How Florida got here
In the early stages of this pandemic, the public took extended caution with the virus. We didn’t know much about it, but we knew the devastation it caused in Wuhan, China.
People were stockpiling household items, staying at home, and watching as there was a looming fear of this viral illness.
The staggering number of 539 total cases throughout the United States on March 8 was something of awe then, but today is something oddly desirable.
As the numbers grew, the country witnessed state after state lock down to help curb the virus. Undoubtedly, Washington state and New York were the hardest hit in initial stages — and as their numbers started to ease, the rest of the country seemed to ease as well.

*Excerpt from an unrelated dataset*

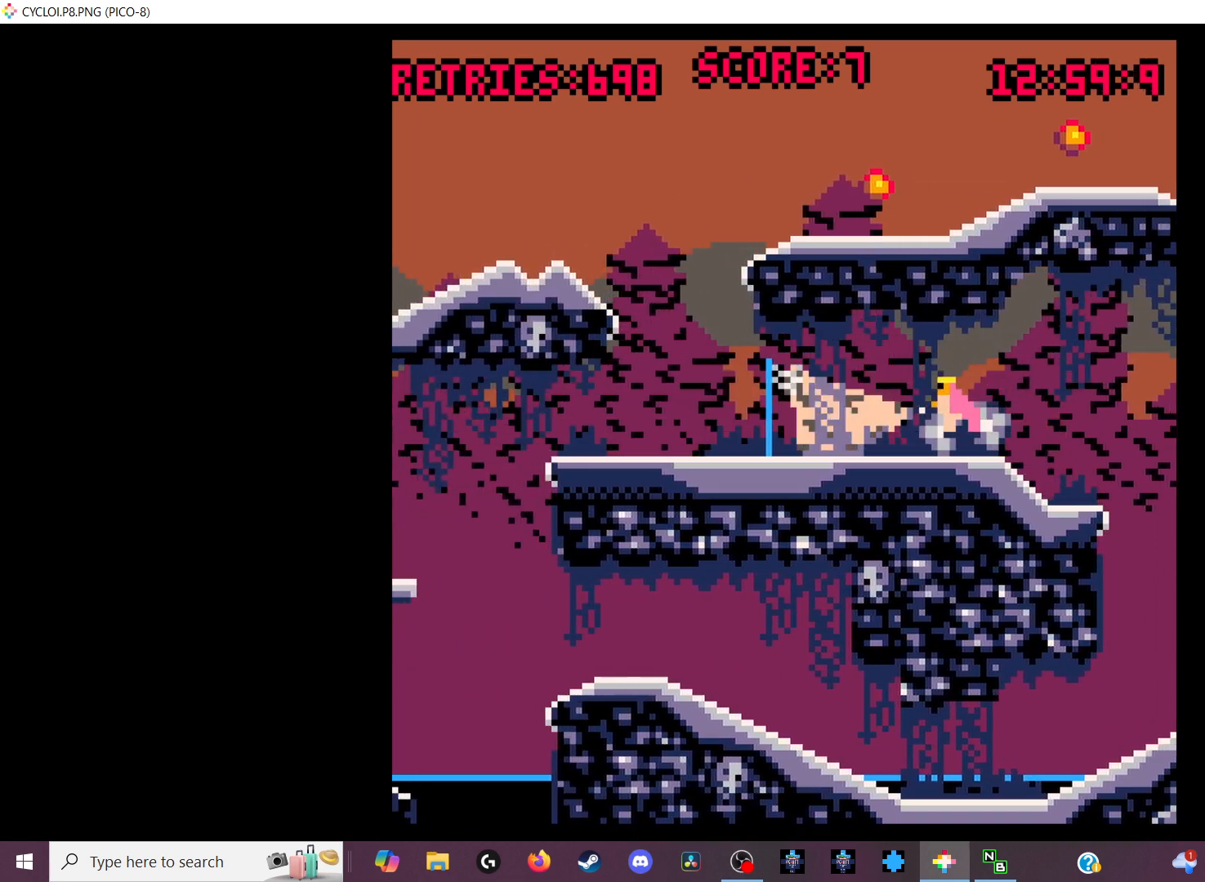
{"keys": [], "events": [[300, "z", "down"], [367, "z", "up"]]}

But many in the medical community braced themselves for what was to come.
As cases declined in some of the initially hardest hit states, there seemed to be a glimmer of hope in the public’s eye. State leaders began opening in phases, eased their restrictions, and the public started to see some light at the end of the tunnel.

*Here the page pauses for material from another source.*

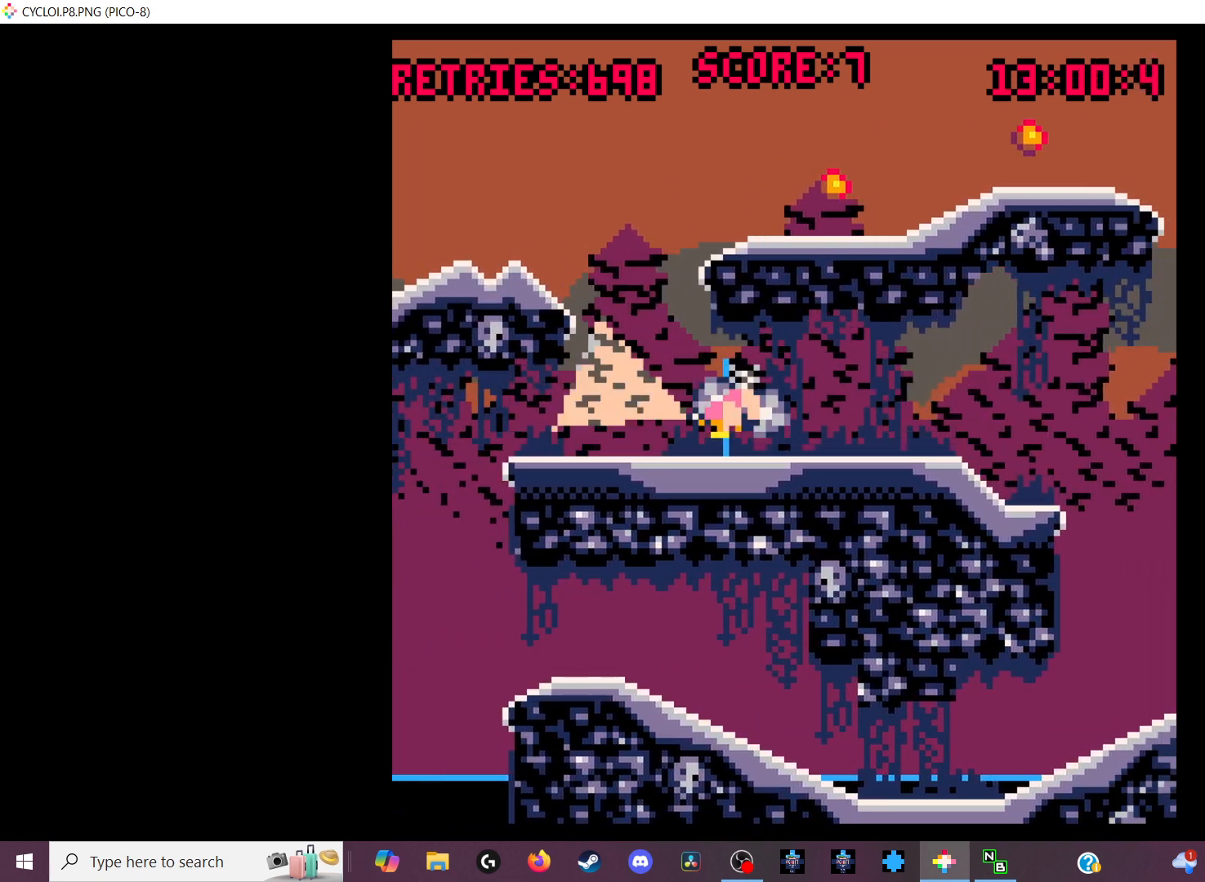
{"keys": [], "events": []}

That light was short-lived. Many of the states that took an earlier and more aggressive approach to open, like Florida, started to see an increasing number of cases.
On June 18, for the first time, Florida reported more than 3,000 cases in just one day.
This record number would be broken almost daily with more than 11,000 daily cases in early July, and breaking the country’s single-day record with 15,299 cases on July 11.
Just because COVID-19 is making headlines doesn’t mean that our healthcare system is closed to other conditions.
In the emergency department, we still see patients with heart attacks, strokes, and traumatic injuries, and we still serve as the safety net of the healthcare system when all else fails.
Without a doubt, the healthcare system is being put to the test in Florida.
Every day I’m seeing and experiencing the healthcare systems and providers being put to the test. By using the pre-drafted plans, we can expand and take care of our population that needs the most critical care. These plans aren’t foolproof. There are delays, capacity restrictions, and increases in staffing demand.
Although other states were affected earlier, the virus’s delay in coming to Florida allowed hospitals to learn and plan.
Understanding the stresses that could come to Florida, hospitals started to reserve protective equipment, understand possible weaknesses if the surge were to come, and how adaptations could be made to ensure the safety of patients.
As cases initially decreased around the country and as states began to reopen, many of these contingency plans were put to the side.
But as we know today, things have changed.
This is a team effort that moves beyond the healthcare system. The comradery has grown stronger, and we’ve bonded together better than ever.
We realize we’re all under additional pressures to perform. Ensuring our own safety — both mentally and physically — is of the utmost importance.
Despite the most stringent safety guards, some clinicians have gotten sick caring for patients.
Physicians are having to manage an increasing number of critical patients. Nurses and technicians are being stretched as patient volumes increase. Our environmental service members, who manage the laundry and housekeeping, are working hard to ensure a clean and pathogen-free environment for our patients and staff alike.
This isn’t just a disease that affects the one age group. We’ve seen people in their 30s through their 90s succumb to this virus.
We’re ready to be back to our norm, but we’re not there yet.
This may be a disease, but the healthcare system can’t fight the pandemic alone.
I know masks can be cumbersome, and stay-at-home orders are frustrating. But wearing a mask, avoiding large gatherings, and washing your hands are all vital to stopping this virus.
Lives depend on it, including your own.